> Exercise tasks
A. Write out the stretch of the 1959 documenta recollection from "This was 1959." through "whom I revered.", word for word.
B. Answer these from the 1959 documenta recollection:
(i) Which exhibition did the writer visit in Kassel before heading to Frankfurt?
(ii) In which town was there a large American barracks?
(iii) From which unit to which did the writer convert the sizes of pictures in the magazines?
[Extract provided — start]
This was 1959. Before I headed to Frankfurt, I visited the second documenta in Kassel. Good illustrations were a rarity even in art magazines back then, but I had tried to inform myself, and knew some names: Barnett Newman, Mark Rothko, Clyfford Still. In Fulda, there was a large American barracks. An older artist friend of mine worked there as an art instructor and sometimes brought me art magazines from the US. I would convert the sizes from inches to centimetres and could not believe the scale. In Kassel, I was finally able to encounter these enormous pictures by Jackson Pollock and WOLS, whom I revered.
[Extract provided — finish]
[Extracted material — start]
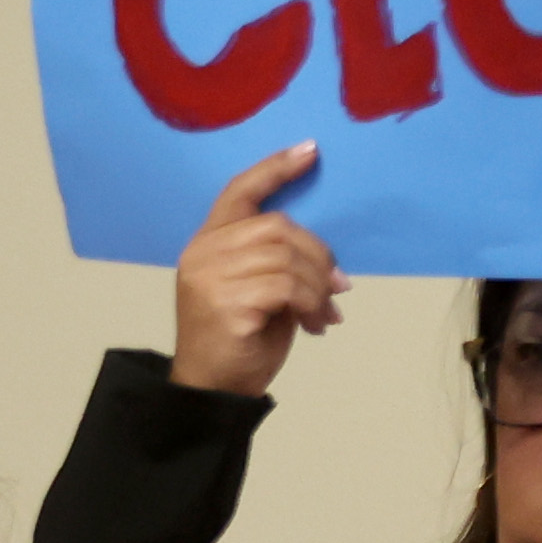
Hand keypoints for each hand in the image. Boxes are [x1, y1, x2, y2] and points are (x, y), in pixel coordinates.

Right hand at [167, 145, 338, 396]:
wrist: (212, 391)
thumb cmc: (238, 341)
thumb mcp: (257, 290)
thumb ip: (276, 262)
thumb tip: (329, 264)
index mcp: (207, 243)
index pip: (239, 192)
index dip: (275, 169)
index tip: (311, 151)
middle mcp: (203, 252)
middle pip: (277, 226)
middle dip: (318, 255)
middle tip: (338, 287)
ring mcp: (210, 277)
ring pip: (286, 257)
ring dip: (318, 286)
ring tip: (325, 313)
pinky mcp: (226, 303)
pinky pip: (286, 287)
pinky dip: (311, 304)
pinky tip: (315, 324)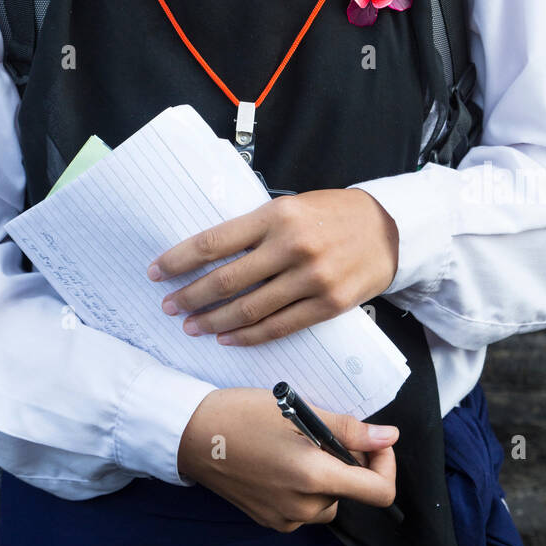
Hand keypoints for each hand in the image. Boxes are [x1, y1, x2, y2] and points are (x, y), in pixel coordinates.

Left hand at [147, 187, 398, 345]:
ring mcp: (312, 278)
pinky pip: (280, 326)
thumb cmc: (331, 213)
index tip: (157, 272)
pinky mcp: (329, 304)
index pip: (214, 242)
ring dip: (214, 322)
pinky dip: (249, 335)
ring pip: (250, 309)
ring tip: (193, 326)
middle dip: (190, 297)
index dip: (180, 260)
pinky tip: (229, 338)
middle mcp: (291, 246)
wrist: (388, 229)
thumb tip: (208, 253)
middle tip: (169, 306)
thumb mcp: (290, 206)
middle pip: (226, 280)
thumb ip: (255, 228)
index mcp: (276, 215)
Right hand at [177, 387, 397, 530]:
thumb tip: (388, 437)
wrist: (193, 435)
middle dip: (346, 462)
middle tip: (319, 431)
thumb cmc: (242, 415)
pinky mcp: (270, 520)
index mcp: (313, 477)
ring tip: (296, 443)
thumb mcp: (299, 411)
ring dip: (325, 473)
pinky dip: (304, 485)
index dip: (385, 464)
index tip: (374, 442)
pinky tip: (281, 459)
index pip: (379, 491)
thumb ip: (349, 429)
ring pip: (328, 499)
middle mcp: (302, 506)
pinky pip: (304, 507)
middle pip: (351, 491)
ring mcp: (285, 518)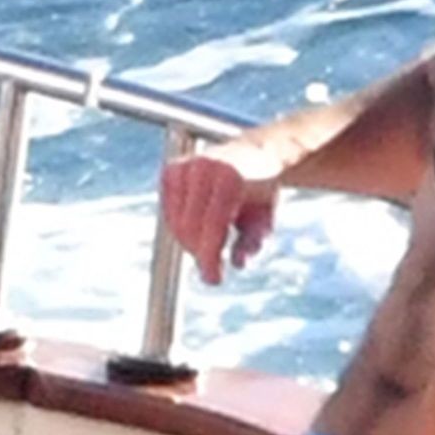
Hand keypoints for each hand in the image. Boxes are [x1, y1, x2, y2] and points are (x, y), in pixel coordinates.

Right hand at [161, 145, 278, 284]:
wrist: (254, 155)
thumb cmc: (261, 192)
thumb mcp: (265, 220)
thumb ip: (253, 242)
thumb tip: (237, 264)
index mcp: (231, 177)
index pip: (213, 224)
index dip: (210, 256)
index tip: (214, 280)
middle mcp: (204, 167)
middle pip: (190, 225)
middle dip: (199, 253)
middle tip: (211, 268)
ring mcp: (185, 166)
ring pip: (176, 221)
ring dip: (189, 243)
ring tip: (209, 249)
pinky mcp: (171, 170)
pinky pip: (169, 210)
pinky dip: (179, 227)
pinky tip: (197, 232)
[Extracted material — finish]
> Answers given
A.
This was 1959. Before I headed to Frankfurt, I visited the second documenta in Kassel. Good illustrations were a rarity even in art magazines back then, but I had tried to inform myself, and knew some names: Barnett Newman, Mark Rothko, Clyfford Still. In Fulda, there was a large American barracks. An older artist friend of mine worked there as an art instructor and sometimes brought me art magazines from the US. I would convert the sizes from inches to centimetres and could not believe the scale. In Kassel, I was finally able to encounter these enormous pictures by Jackson Pollock and WOLS, whom I revered.

B.
(i) The second documenta
(ii) Fulda
(iii) From inches to centimetres